Salesforce.com Profitability Sparks Renewed Debate About SaaS Sustainability
Despite the accelerating growth of Software-as-a-Service (SaaS) and growing interest in all things Cloud, skeptics are still seeing dark shadows which they think indicate fundamental flaws in the long-term prospects of on-demand services.
The most recent example was the controversy created by Salesforce.com’s most recent quarterly financial results. While the company’s revenues grew 34% and deferred revenues increased 43% on a year-over-year basis, the company still reported a second quarter (Q2) GAAP net loss per share of $0.07.
Although I tend to look at the world through ‘Cloud-colored’ glasses, I don’t think I’m being naive because I see these numbers as a outgrowth of a prudent strategic decision by Salesforce.com’s management to aggressively invest in winning a greater share of the high growth SaaS/Cloud market. In fact, Marc Benioff made the same point during a recent interview on Jim Cramer’s “Mad Money” show.
Like Benioff, SuccessFactors’ CEO/Founder Lars Dalgaard used to reject concerns about short-term profitability and boast that his company could manage its costs and even generate impressive margins at will if necessary before being acquired by SAP for $3.4 billion. Obviously, SuccessFactors’ operating margins didn’t concern SAP long-term. Nor have profitability fears stopped Oracle from buying RightNow, Taleo and many other SaaS/Cloud vendors.
If Saas/Cloud offerings are fundamentally unprofitable, why are these legacy vendors and others quickly gobbling up leading SaaS/Cloud players in this market?

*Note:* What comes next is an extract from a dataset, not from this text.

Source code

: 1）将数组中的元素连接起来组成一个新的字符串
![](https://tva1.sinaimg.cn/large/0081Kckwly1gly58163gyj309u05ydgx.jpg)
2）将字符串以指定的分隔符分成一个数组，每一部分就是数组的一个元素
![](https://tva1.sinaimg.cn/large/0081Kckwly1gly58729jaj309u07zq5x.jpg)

The legacy vendors are not only succumbing to the escalating demands of their customers for SaaS/Cloud solutions, they are also salivating over the prospects of creating more predictable revenue streams via these subscription services. The most recent example of this trend is IBM’s decision this week to acquire Kenexa.
The truth is that we are still at the ‘land-grab’ stage of the Cloud Rush and the leading players are aggressively buying share in hopes of securing long-term profitability.
The second part of this strategy is expanding the SaaS/Cloud portfolio to sell more services into existing accounts. Again, Salesforce.com is a prime example of this tactic as it plans to broaden its services to satisfy its customers’ sales, marketing and services needs. Marc Benioff boasted about his company’s new set of ‘Marketing Cloud’ offerings that will be unveiled at Dreamforce next month during his “Mad Money” interview.
So, the key to success in the SaaS/Cloud market continues to be ‘Land and Expand’. Just be sure you satisfy the customer along the way!